(Stored data entries)
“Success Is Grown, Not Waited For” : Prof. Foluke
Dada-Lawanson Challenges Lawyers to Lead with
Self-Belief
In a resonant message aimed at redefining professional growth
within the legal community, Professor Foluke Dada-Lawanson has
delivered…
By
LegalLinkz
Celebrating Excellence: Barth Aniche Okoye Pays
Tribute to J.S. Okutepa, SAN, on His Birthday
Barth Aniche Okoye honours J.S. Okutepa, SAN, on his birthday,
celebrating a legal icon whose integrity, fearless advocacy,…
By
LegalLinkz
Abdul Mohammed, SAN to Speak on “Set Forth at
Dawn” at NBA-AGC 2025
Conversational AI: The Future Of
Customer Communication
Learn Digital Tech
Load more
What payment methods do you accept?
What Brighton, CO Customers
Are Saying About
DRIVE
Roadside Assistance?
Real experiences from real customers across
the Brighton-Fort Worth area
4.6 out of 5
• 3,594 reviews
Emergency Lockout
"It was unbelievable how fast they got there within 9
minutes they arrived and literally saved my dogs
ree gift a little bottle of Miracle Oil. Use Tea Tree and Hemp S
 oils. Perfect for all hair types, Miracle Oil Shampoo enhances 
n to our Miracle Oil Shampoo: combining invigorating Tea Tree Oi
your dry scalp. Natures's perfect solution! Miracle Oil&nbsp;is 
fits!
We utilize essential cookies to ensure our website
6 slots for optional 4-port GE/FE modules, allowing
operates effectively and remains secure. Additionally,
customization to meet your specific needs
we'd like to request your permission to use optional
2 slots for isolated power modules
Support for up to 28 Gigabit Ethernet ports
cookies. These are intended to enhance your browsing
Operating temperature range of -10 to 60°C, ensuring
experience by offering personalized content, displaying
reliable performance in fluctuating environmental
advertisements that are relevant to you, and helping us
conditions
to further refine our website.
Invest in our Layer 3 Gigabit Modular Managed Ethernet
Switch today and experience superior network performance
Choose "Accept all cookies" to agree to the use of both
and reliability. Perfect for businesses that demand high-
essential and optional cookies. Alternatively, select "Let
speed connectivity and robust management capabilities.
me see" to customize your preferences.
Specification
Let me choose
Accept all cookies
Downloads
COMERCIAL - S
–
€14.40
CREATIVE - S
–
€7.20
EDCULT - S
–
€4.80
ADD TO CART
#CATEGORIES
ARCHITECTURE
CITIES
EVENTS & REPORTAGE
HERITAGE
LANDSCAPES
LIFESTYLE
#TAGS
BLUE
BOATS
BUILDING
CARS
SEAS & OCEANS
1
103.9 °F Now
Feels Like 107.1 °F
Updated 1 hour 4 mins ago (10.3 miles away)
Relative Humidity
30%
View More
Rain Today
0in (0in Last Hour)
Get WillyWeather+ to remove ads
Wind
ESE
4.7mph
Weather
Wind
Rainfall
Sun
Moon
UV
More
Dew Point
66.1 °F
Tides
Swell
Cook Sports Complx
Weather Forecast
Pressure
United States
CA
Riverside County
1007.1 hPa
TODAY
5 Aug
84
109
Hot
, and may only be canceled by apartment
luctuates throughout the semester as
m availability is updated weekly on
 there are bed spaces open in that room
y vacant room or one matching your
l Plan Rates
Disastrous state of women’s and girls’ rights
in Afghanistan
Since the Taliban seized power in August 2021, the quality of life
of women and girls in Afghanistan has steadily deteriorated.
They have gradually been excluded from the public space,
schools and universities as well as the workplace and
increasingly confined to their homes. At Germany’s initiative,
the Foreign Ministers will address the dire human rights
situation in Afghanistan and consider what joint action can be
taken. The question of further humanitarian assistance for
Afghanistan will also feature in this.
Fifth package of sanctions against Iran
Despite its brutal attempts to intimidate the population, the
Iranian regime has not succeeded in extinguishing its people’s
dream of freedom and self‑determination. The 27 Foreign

## Work to be completed
Report every line in the entries above that contains the string "from". Matches are case-sensitive.

## Completed exercise
Real experiences from real customers across
They have gradually been excluded from the public space,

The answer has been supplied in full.